Are resumes relevant for hackers?  - AndrewCoyle

Are resumes relevant for hackers? How do we externally present our experiences in the digital age?
======
tptacek
Yes, but don't obsess about them. Prospective employers will usually ask for a
resume. They won't read it very carefully. Remember the cardinal rule of
resumes: the only purpose of a resume is to secure an interview.

If you work for BigCos or as something in tech other than a developer,
Linkedin might matter as much as your resume (you still need one, though). If
you're a startup dev, Github can have a similar impact.

------
ig1
It's not a case of "relevant for hackers" vs "relevant for everyone else" but
how you source jobs.

If you're getting jobs via your network then a resume will largely be
unimportant, if you're applying through formal channels then you'll likely
need a resume.

Portfolio based resumes are mostly popular for more creative roles such as
designers than for hackers at the moment. Even if you're supplying a link to
your github it's still likely that a potential employer will check your
Linkedin.

It's unlikely that an employer will spend a lot of time routing around in your
github account to evaluate you so you still need to show up front that you're
worth spending the time to evaluate and the best way to do that is still a
cover letter or a resume.

------
phantom_oracle
Depending on the company/country, resumes seem somewhat irrelevant.

I've noticed a lot of startup or otherwise young high-tech web/IT companies
that simply ask for your GitHub account.

In the country I live in, you need a resume and a degree (even if your degree
is taught you nothing about something like MVC).

I would also suspect that the bigger a firm grows, it becomes more difficult
to:

"hey, I saw you write some awesome Rails gem for automated mailing, my firm
needs you."

HR processes and bureaucracy are to blame. Then again, no firm wants to deal
with a part-time drug-dealer on their payroll when they have 5000 people to
manage.

◆ DATA PROVIDED:
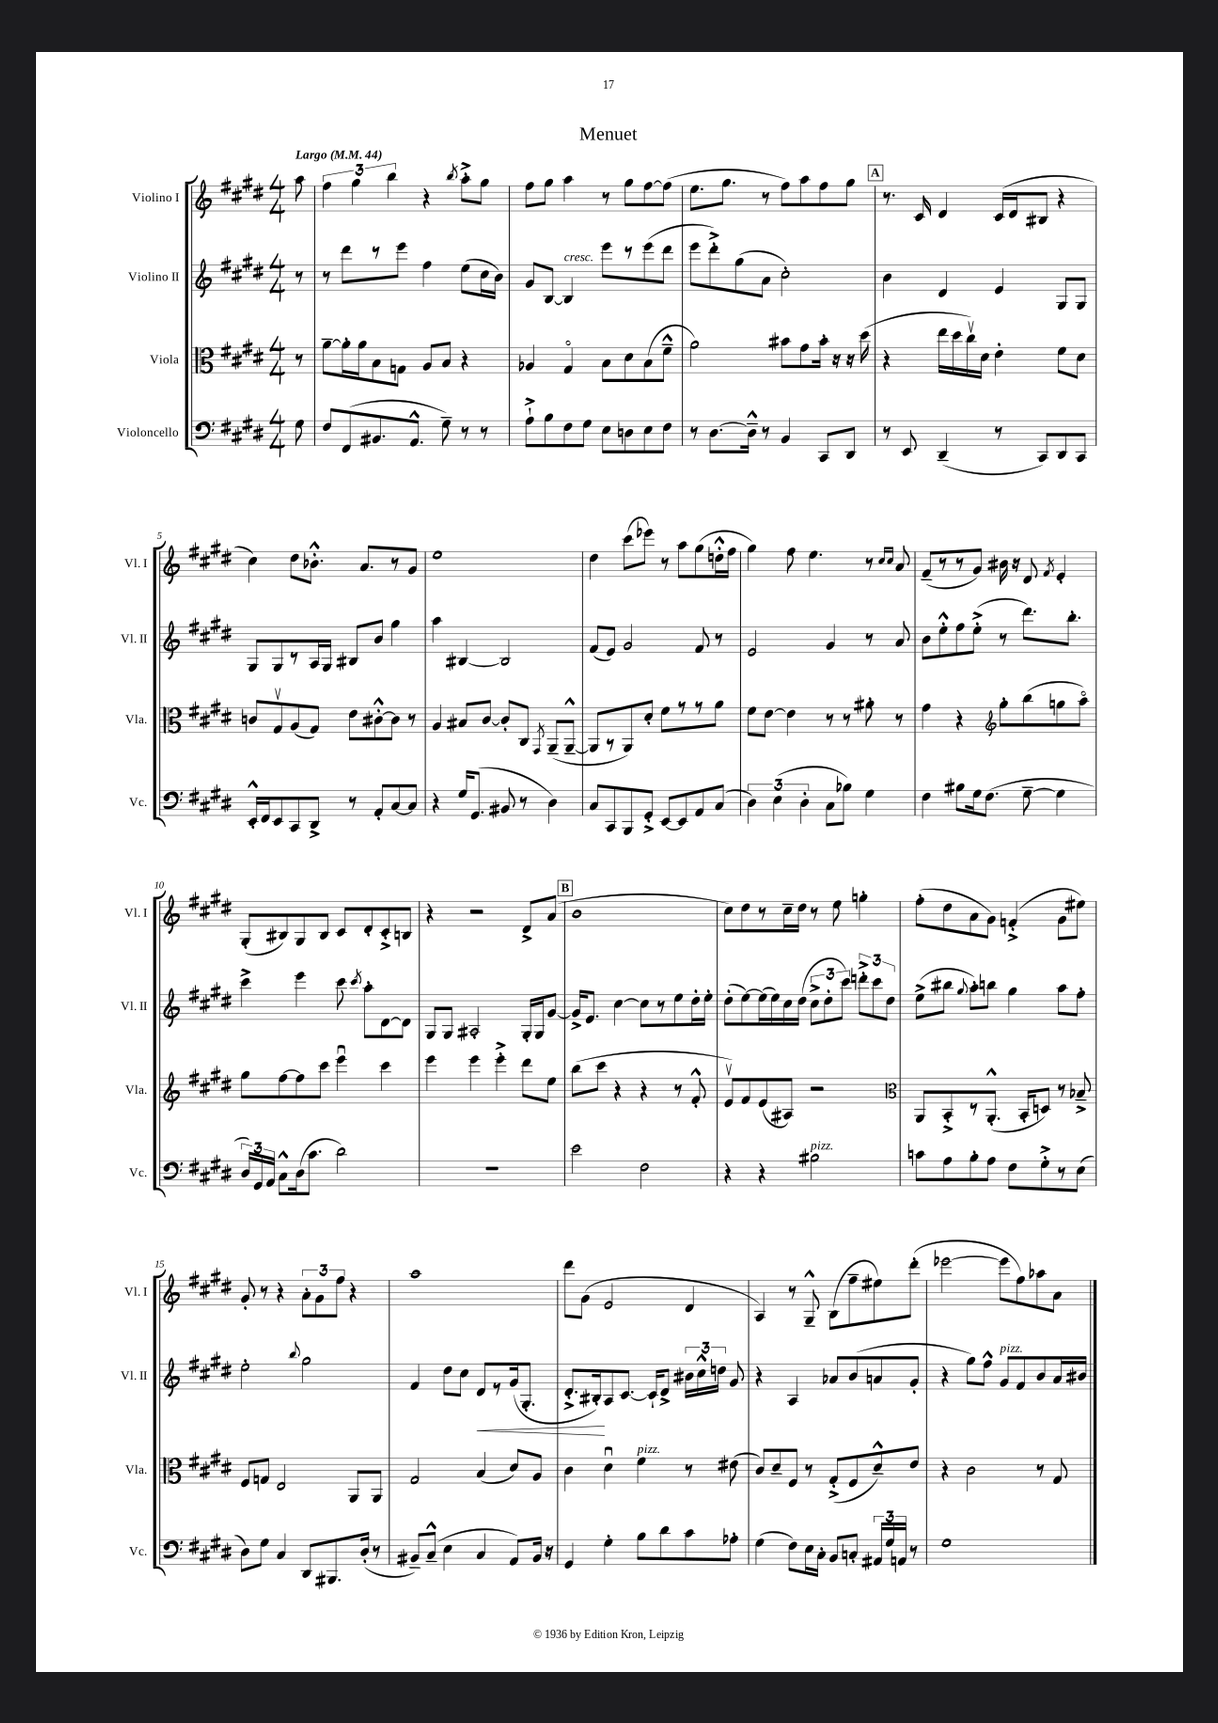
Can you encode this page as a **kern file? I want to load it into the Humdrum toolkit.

**kern	**kern	**kern	**kern
*staff4	*staff3	*staff2	*staff1
*clefF4	*clefC3	*clefG2	*clefG2
*k[f#c#g#d#]	*k[f#c#g#d#]	*k[f#c#g#d#]	*k[f#c#g#d#]
*M4/4	*M4/4	*M4/4	*M4/4
*MM44	*MM44	*MM44	*MM44
8G#\	8r	8r	8aa\
=	=	=	=
8F#/L	[8a~\L	8r	6ff#\
(8FF#/	16a'\]L	8ddd#\L	.
.	.	.	6gg#\
.	16a\J	.	.
8.BB#/	8B\	8r	.
.	.	.	6bb\
.	8G\J	8eee\J	.
8.AA^^/J	.	.	.
.	8A/L	4ff#\	4r
8G#~\)	8B/J	.	.
.	.	.	8qbb/
8r	4r	(8ee\L	8aa'^\L
8r	.	16cc#\L	8gg#\J
.	.	16b\JJ)	.
=	=	=	=
8A`^\L	4A-/	8g#/L	8ff#\L
8B\	.	[8B/J	8gg#\J
8F#\	4G#o/	4B/]	4aa\
8G#\J	.	.	.
8E\L	8B\L	8eee\L	8r
8D\	8d#\	8r	8gg#\L
8E\	(8B\	(8eee\	[8ff#\
8F#\J	8f#~^^\J	8ddd#\J	(8ff#\]J
=	=	=	=
8r	2a\)	8eee\L	8.ee\L
[8.D#\L	.	8ddd#'^\)	.
.	.	.	8.gg#\J
.	.	(8gg#\	.
16D#~^^\]Jk	.	.	.
8r	.	8a\J	8r
4BB/	8b#\L	2cc#'\)	8ff#\L)
.	8g#\	.	8aa\
8CC#/L	16b#'\Jk	.	8ff#\
.	16r	.	.
8DD#/J	16r	.	8gg#\J
.	(16dd#\	.	.
=	=	=	=
8r	4r	4b\	8.r
8EE/	.	.	.
.	.	.	16c#/
(4DD#~/	16ee\LL	4d#/	4d#/
.	16dd#\	.	.
.	16cc#v\)	.	.
.	16d#\JJ	.	.
8r	4e'\	4e/	(16c#/LL
.	.	.	16d#/J
8CC#/L)	.	.	8B#/J
8DD#/	8f#\L	8G#/L	4r
8CC#/J	8d#\J	8G#/J	.
=	=	=	=
16EE'^^/LL	8c/L	8G#/L	4cc#\)
16FF#/J	.	.	.
8EE/	8G#v/	8G#/	.
8CC#/	(8A/	8r	8dd#\L
8DD#^/J	8G#/J)	16A/L	8.b-'^^\J
.	.	16G#/JJ	.
8r	8e\L	8B#/L	.
.	.	.	8.a/L
8AA'/L	[8c#'^^\	8b/J	.
[8C#/	8c#\]J	4gg#\	8r
8C#/]J	8r	.	8g#/J
=	=	=	=
4r	4A/	4aa\	1ee
16G#/LK	8B#/L	[4B#/	.
(8.GG#/J	.	.	.
.	[8c#/J	.	.
8BB#/	8c#'/]L	2B#/]	.
8r	8C#/J	.	.
.	8qGG#/	.	.
4D#\)	(8AA~/L	.	.
.	[8AA~^^/J	.	.
=	=	=	=
8C#/L	8AA/]L	(8f#/L	4dd#\
8CC#/	8r	8e/J)	.
8BBB/	8AA/)	2g#/	(8ccc#\L
8GG#'^/J	8d#'/J	.	8eee-\J)
[8EE/L	8f#\L	.	8r
8EE/]	8r	.	8aa\L
8AA/	8r	8f#/	(8gg#\
(8C#/J	8a\J	8r	16dd'^^\L
.	.	.	16ff#\JJ
=	=	=	=
6D#\)	8f#\L	2e/	4gg#\)
.	[8e\J	.	.
(6E\	.	.	.
.	4e\]	.	8ff#\
6D#'\	.	.	.
.	.	.	4.ee\
8C#\L	8r	4g#/	.
8B-\J)	8r	.	.
4G#\	8a#'\	8r	8r
.	.	.	16qqcc#/LL
.	.	.	16qqcc#/JJ
.	8r	8a/	8a/
=	=	=	=
4F#\	4g#\	8b\L	(8f#~/L
.	.	8ee'^^\	8r
8B#\L	4r	8ff#\	8r
16G#\k	.	(8ee'^\J	8g#/J)
(8.F#\J	.	.	.
*	*clefG2	*	*
.	8gg#'\L	8r	16b#\
.	.	.	16r
[8G#~\	(8bb\	8.ddd#\L)	8d#/
.	.	.	8qf#/
4G#\]	8gg\	.	4e'/
.	.	8.bb'\J	.
.	8aao\J)	.	.
=	=	=	=
24D#/LL)	8gg#\L	4ccc#^\	(8G#'/L
24GG#/	.	.	.
24AA/JJ	.	.	.
8C#^^\L	[8ff#\	.	8B#/)
(16D#\k	8ff#\]	4eee\	8G#/
8.c#\J	.	.	.
.	8ccc#\J	.	8B#/J
2d#\)	4eeeu\	8ccc#\	8c#/L
.	.	8qccc#/	.
.	.	8aa'\L	8d#'/
.	4ccc#\	[8d#\	8c#'^/
.	.	8d#\]J	8B/J
=	=	=	=
1r	4eee\	8G#/L	4r
.	.	8G#/J	.
.	4eee\	2A#'/	2r
.	4eee'^\	.	.
.	8ddd#\L	16G#'/LL	8d#^/L
.	.	16G#/J	.
.	8ee\J	[8g#/J	(8a/J
=	=	=	=
2e\	(8bb\L	16g#^/]LK	1b
.	.	8.e/J	.
.	8ccc#\J	.	.
.	4r	[4cc#\	.
2F#\	4r	8cc#\]L	.
.	.	8r	.
.	8r	8ee\	.
.	8f#'^^/	16dd#'\L	.
.	.	16ee'\JJ	.
=	=	=	=
4r	8ev/L)	(8dd#'\L	8cc#\L)
.	8f#/	[8ee\)	8dd#\
4r	(8e/	(16ee\]L	8r
.	.	16ee\)	.
.	8A#/J)	16cc#\	16cc#~\L
.	.	(16dd#\JJ	16dd#\JJ
2B#\	2r	12cc#^\L	8r
.	.	12dd#'\	.
.	.	.	8ee\
.	.	12ccc#\J)	.
.	.	12ddd'^\L	4gg'\
.	.	12ccc#\	.
.	.	12dd#\J	.
=	=	=	=
*	*clefC3	*	*
8c\L	8AA/L	(8ee^\L	(8ff#'\L
8A\	8BB'^/	8bb#\J	8dd#\
.	.	8qqgg#/	.
8B'\	8r	8aa'\L)	8a\
8A\J	(8.AA'^^/J	8bb\J	8g#\J)
8F#\L	.	4gg#\	(4f'^/
.	16BB'/LK	.	.
8G#'^\	8D/J)	.	.
8r	8r	8aa\L	8g#\L
(8E\J	8B-~^/	8ff#'\J	8ee#\J)
=	=	=	=
8D#\L)	8F#/L	2ee'\	8g#'/
8G#\J	8G/J	.	8r
4C#/	2E/	.	4r
.	.	8qqbb/	.
8DD#/L	.	2gg#\	12a'\L
.	.	.	12g#\
8.BBB#/	.	.	.
.	.	.	12ff#\J
.	8AA/L	.	4r
(16D#'/Jk	.	.	.
8r	8AA/J	.	.
=	=	=	=
8BB#~/L)	2G#/	4f#/	1aa
(8C#~^^/J	.	.	.
4E\	.	8dd#\L	.
.	.	8cc#\J	.
4C#/	(4B/	8d#/L	.
.	.	8r	.
8AA/L)	8d#/L)	(16g#/k	.
.	.	8.G#'/J	.
16BB#/Jk	8A/J	.	.
16r	.	.	.
=	=	=	=
4GG#/	4c#\	8.d#'^/L	8ddd#\L
.	.	.	(8g#\J
.	.	16B#'/k)	.
4G#'\	4d#u\	8A/	2e/
.	.	[8.c#/J	.
8B\L	4f#\	.	.
.	.	16c#`/]LK	.
8d#\	.	8d#^/J	.
8c#\	8r	24b#\LL	4d#/
.	.	24cc#^^\	.
.	.	24dd\JJ	.
8A-'\J	(8e#\	8g#/	.
=	=	=	=
(4G#\	8c#/L)	4r	4A/)
.	8d#~/	.	.
8F#\L)	8F#/J	4A/	8r
16E\L	8r	.	8G#~^^/
16C#'\JJ	.	.	.
8BB/L	(8G#'^/L	8a-/L	(8B\L
8C'/J	8F#/	(8b/	8ff#~\
24AA#/LL	8d#~^^/)	8a/	8ee#\)
24G#/	.	.	.
24AA/JJ	.	.	.
8r	8e/J	8g#'/J	(8ddd#'\J
=	=	=	=
1G#	4r	4r	[2eee-\
.	2c#\	8gg#\L)	.
.	.	8ff#^^\J	.
.	.	8g#/L	8eee-\]L
.	.	8f#/	8ff#\)
.	8r	8b/	8aa-\
.	8G#/	16a/L	8a\J
.	.	16b#/JJ	.
==	==	==	==
*-	*-	*-	*-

◆ WHAT YOU NEED TO DO:
(1) In the resume thread, what does tptacek call the only purpose of a resume?
(2) Rewrite the resume thread between "Portfolio based resumes" and "or a resume.", inclusive, replacing "cover letter" with "personal website".

◆ ANSWERS BY TASK:
(1) To secure an interview.

(2)
Portfolio based resumes are mostly popular for more creative roles such as
designers than for hackers at the moment. Even if you're supplying a link to
your github it's still likely that a potential employer will check your
Linkedin.

It's unlikely that an employer will spend a lot of time routing around in your
github account to evaluate you so you still need to show up front that you're
worth spending the time to evaluate and the best way to do that is still a
personal website or a resume.